A shocking school slaying rendered sterile in court

Brief description of dead student kicks off measured prosecution, in which photo lineups come in numbered envelopes

Christie Blatchford

CHRISTIE BLATCHFORD

cblatchford@globeandmail.com

Slender, interested in basketball and music, and just turned 15: With that spare description of a boy who was murdered in his own high school did the trial in the Jordan Manners shooting yesterday begin in a Toronto courtroom.

This is modern Canadian justice, where even such a shocking killing is rendered sterile, the poor victim barely given a nod, all in the name, presumably, of a prosecution so measured that no one will ever again be wrongfully convicted - or at least not because a Crown attorney thundered inappropriately and inflamed a jury.

The minimalist description of the dead boy came from prosecutor Aaron Del Rizzo in a 10-minute opening statement.

It was the entirety of what he had to say about the boy who died at the foot of a set of stairs near a janitor's room at C.W. Jefferys Collegiate Institute, a single bullet hole in his chest.

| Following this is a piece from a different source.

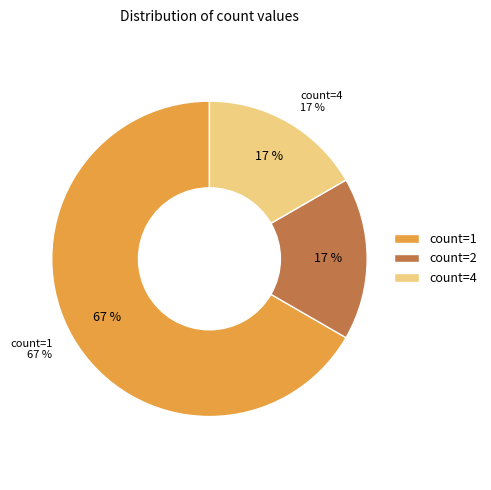

Between 1 and 1, which is larger?

1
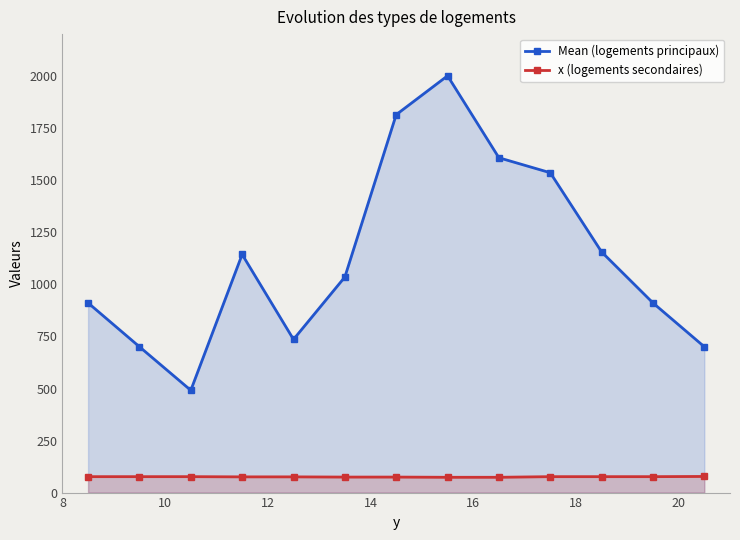

True or false: Mean (logements principaux) has more than 0 interior local peaks.

True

Just minutes before, phys-ed teacher Tracey Galbraith testified later yesterday, she ran into Jordan on her way to the third-floor computer lab. Ms. Galbraith didn't use the term but by the sounds of it, Jordan was flirting with a couple of girls in the stairwell; he was leaning against a rail, facing the girls, who were seated on the stairs.

Ms. Galbraith asked what classes they were all supposed to be in, the girls dutifully bolted and Jordan went up the stairs ahead of her. The last she saw of him, he was walking down the hall.

The hole in his chest was so small - the 25-calibre bullet left a tiny burned-looking mark barely visible at the top of the zipper of his jacket - that at first, no one knew what had happened.

Only when his jacket was removed could another tiny hole be seen in his black T-shirt, and then another in his red-and-blue basketball singlet, and then finally the hole in his chest.

The bullet went through Jordan's heart, pierced a lung and lodged inside his body: No exit wound, no blood.

Yesterday was the start of the case against two young men accused of first-degree murder in Jordan's death on May 23, 2007.

The two, C.D. and J.W., were 17 at the time and thus can't be identified under the provisions of the Youth Criminal Justice Act. They have pleaded not guilty.

It was a shocking crime, only the second time in Ontario that a child was gunned down in his own school, a place of supposed safety where young people are in the care of adults, while classes were going on.

The first occasion happened almost exactly 32 years earlier, in May of 1975, when a student at Brampton's Centennial Secondary School, Michael Slobodian, went on a shooting rampage that left one teacher and a student dead before he turned one of his weapons on himself.

In the Brampton incident, the shooting happened about 11:35 a.m.; in the C.W. Jefferys case, the shooting happened at about 2:17 p.m.., shortly after the start of what is known as "Period 5".

The first witness was Greg Schofield, a crime-scene tech with the Toronto Police. He produced and was questioned about a schematic sketch of the school. The next was Toronto Police Sergeant Paul White, a forensic identification officer who, among other tasks, shot a video of the school that was played for the jurors - amid lingering shots of familiar long halls and rows of lockers, yellow crime-scene tape at one end.

Sgt. White also testified that among the identifiable fingerprints found on stairwell doors was a single print from one finger and a partial palm print of J.W., hardly surprising, as his lawyer Don McLeod pointed out, since he was a C.W. Jefferys student.

Jordan was found with the gimcracks of modern adolescence - a cellphone, an iPod, a silver necklace with a cross, $90 in cash - and beside him, a can of Dr. Pepper.

Perhaps the most instructive feature of Canadian crime-fighting circa 2010 was a short video played during Ms. Galbraith's testimony.

Shortly before she ran into Jordan on the day of his death, she also spotted one of the accused, C.D., in a hall, and asked him to remove his hat; he did, with perhaps just a bit of attitude, she said.

Three days later, she gave a statement to homicide detectives, saying basically all of this. At the end, she was shown a photo lineup - and not the sort you may imagine, either.

Twelve photographs were placed in 12 numbered envelopes. As one of the detectives explained, Ms. Galbraith was to shuffle the envelopes like a deck of cards, take them one by one, look at each picture inside, sign and date each one - and, if she recognized anyone, say how, and then hold up the photograph for the video camera.

The detectives, the one explained, would turn in their chairs and look away from her, so that if and when she held up the picture of someone she recognized, they would not see the photograph.

Then they turned away from her, and Ms. Galbraith went through the pictures, identifying the eighth one as C.D., whom she saw in the hall the day Jordan was killed.

Against all odds, the real-life principals of Law & Order Canada, undoubtedly following all the correct legal principles to the letter, have managed to render murder dull.